> _Material provided_

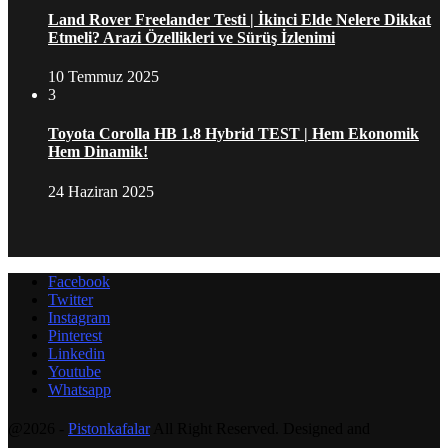
Land Rover Freelander Testi | İkinci Elde Nelere Dikkat
Etmeli? Arazi Özellikleri ve Sürüş İzlenimi
10 Temmuz 2025
3
Toyota Corolla HB 1.8 Hybrid TEST | Hem Ekonomik
Hem Dinamik!
24 Haziran 2025
Facebook
Twitter
Instagram
Pinterest
Linkedin
Youtube
Whatsapp
@2026 -
Pistonkafalar
All Right Reserved. Designed and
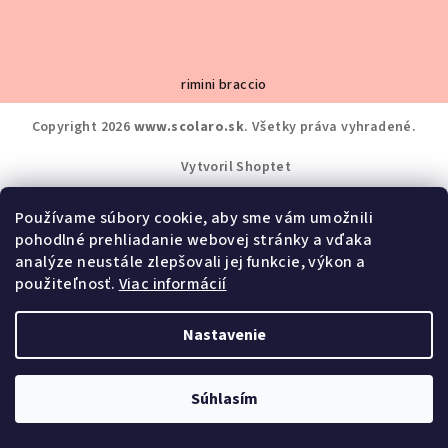
rimini braccio
Copyright 2026
www.scolaro.sk
. Všetky práva vyhradené.
Vytvoril Shoptet
Používame súbory cookie, aby sme vám umožnili
pohodlné prehliadanie webovej stránky a vďaka
analýze neustále zlepšovali jej funkcie, výkon a
použiteľnosť.
Viac informácií
Nastavenie
Súhlasím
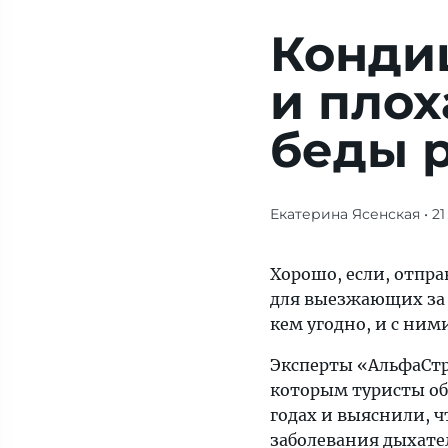
Конди
и плох
беды р
Екатерина Ясенская
• 21
Журнал/
Кондиционеры,
переломы
Хорошо, если, отпра
и
для выезжающих за р
плохая
кем угодно, и с ни
еда:
Эксперты «АльфаСт
главные
которым туристы о
беды
годах и выяснили, ч
россиян
заболевания дыхате
на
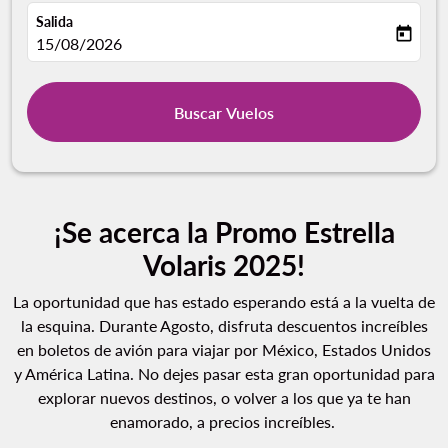
Salida
today
fc-booking-departure-date-aria-label
15/08/2026
Buscar Vuelos
¡Se acerca la Promo Estrella
Volaris 2025!
La oportunidad que has estado esperando está a la vuelta de
la esquina. Durante Agosto, disfruta descuentos increíbles
en boletos de avión para viajar por México, Estados Unidos
y América Latina. No dejes pasar esta gran oportunidad para
explorar nuevos destinos, o volver a los que ya te han
enamorado, a precios increíbles.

> _Work required_
Reproduce the text of every entry above with "increíbles" replaced by "fantásticos" and everything else unchanged. Leave out the pictures.

> _Task response_
Land Rover Freelander Testi | İkinci Elde Nelere Dikkat
Etmeli? Arazi Özellikleri ve Sürüş İzlenimi
10 Temmuz 2025
3
Toyota Corolla HB 1.8 Hybrid TEST | Hem Ekonomik
Hem Dinamik!
24 Haziran 2025
Facebook
Twitter
Instagram
Pinterest
Linkedin
Youtube
Whatsapp
@2026 -
Pistonkafalar
All Right Reserved. Designed and
rimini braccio
Copyright 2026
www.scolaro.sk
. Všetky práva vyhradené.
Vytvoril Shoptet
Používame súbory cookie, aby sme vám umožnili
pohodlné prehliadanie webovej stránky a vďaka
analýze neustále zlepšovali jej funkcie, výkon a
použiteľnosť.
Viac informácií
Nastavenie
Súhlasím
Конди
и плох
беды р
Екатерина Ясенская
• 21
Журнал/
Кондиционеры,
переломы
Хорошо, если, отпра
и
для выезжающих за р
плохая
кем угодно, и с ни
еда:
Эксперты «АльфаСт
главные
которым туристы о
беды
годах и выяснили, ч
россиян
заболевания дыхате
на
Salida
today
fc-booking-departure-date-aria-label
15/08/2026
Buscar Vuelos
¡Se acerca la Promo Estrella
Volaris 2025!
La oportunidad que has estado esperando está a la vuelta de
la esquina. Durante Agosto, disfruta descuentos fantásticos
en boletos de avión para viajar por México, Estados Unidos
y América Latina. No dejes pasar esta gran oportunidad para
explorar nuevos destinos, o volver a los que ya te han
enamorado, a precios fantásticos.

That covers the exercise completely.